Once you have these resources set up, install the Obot helm chart with:
helm repo add obot https://charts.obot.ai
helm install obot obot/obot -f <path to your values.yaml>
Here is an example values.yaml
file for deploying Obot on GKE:
# These settings are required for GKE when using the default Ingress controller.
service:
type: NodePort
annotations:
cloud.google.com/neg: '{"ingress": true}'
cloud.google.com/backend-config: '{"ports":{"80":"<name of your backend config>"}}'
ingress:
enabled: true
hosts:
- host: <your hostname>
serviceAccount:
# This is important for configuring Google Workload Identity, which we use for Google Cloud KMS access
create: true
name: "<name of the service account to be created and used by obot>"
config:
# configures encryption with Google Cloud KMS. optional, but recommended for production
OBOT_SERVER_ENCRYPTION_PROVIDER: "GCP"
OBOT_GCP_KMS_KEY_URI: "projects/<your project>/locations/<your location>/keyRings/<your key ring>/cryptoKeys/<your key>"
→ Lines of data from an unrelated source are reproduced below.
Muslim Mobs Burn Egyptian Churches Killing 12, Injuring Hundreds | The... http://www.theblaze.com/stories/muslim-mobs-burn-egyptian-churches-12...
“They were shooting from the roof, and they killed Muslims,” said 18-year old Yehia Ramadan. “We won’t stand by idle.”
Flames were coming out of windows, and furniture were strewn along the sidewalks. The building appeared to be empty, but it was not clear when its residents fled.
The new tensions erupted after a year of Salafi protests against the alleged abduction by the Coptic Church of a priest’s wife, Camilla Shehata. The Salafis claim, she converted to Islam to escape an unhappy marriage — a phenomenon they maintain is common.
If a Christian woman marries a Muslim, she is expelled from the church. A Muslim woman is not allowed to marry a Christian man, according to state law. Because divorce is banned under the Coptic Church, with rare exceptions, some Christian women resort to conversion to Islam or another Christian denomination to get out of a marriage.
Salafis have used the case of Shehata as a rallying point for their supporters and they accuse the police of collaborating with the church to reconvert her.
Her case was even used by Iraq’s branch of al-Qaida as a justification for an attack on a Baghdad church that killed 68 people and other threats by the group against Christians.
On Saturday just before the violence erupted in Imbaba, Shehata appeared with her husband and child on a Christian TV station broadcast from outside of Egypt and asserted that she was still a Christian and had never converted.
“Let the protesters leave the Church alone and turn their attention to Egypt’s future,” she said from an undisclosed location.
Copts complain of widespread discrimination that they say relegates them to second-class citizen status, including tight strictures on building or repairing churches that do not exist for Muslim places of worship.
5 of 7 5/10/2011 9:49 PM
# database configuration for external db
OBOT_SERVER_DSN: "postgresql://<db user>:<db password>@<db host>:<db port>/<db name>?sslmode=<ssl mode>"
# Enable authentication
OBOT_SERVER_ENABLE_AUTHENTICATION: true
OBOT_BOOTSTRAP_TOKEN: "<bootstrap password>"
# Optionally Preseed admin and owner users
OBOT_SERVER_AUTH_ADMIN_EMAILS: "<comma separated list of admin emails>"
OBOT_SERVER_AUTH_OWNER_EMAILS: "<comma separated list of owner emails>"
# Configure GCS for workspace storage
# Set to s3 and use the s3 compatible settings below
OBOT_WORKSPACE_PROVIDER_TYPE: "s3"
WORKSPACE_PROVIDER_S3_BASE_ENDPOINT: "https://storage.googleapis.com"
WORKSPACE_PROVIDER_S3_BUCKET: "<your bucket name>"
AWS_REGION: "auto"
AWS_ACCESS_KEY_ID: "<your google api key id>"
AWS_SECRET_ACCESS_KEY: "<your google api key secret>"
# Optionally configure model providers
OPENAI_API_KEY: "<your openai api key>"
With the default configuration on GKE, this will set up ingress to expose Obot through a load balancer. You should also consider adding TLS termination to your load balancer for secure HTTPS access.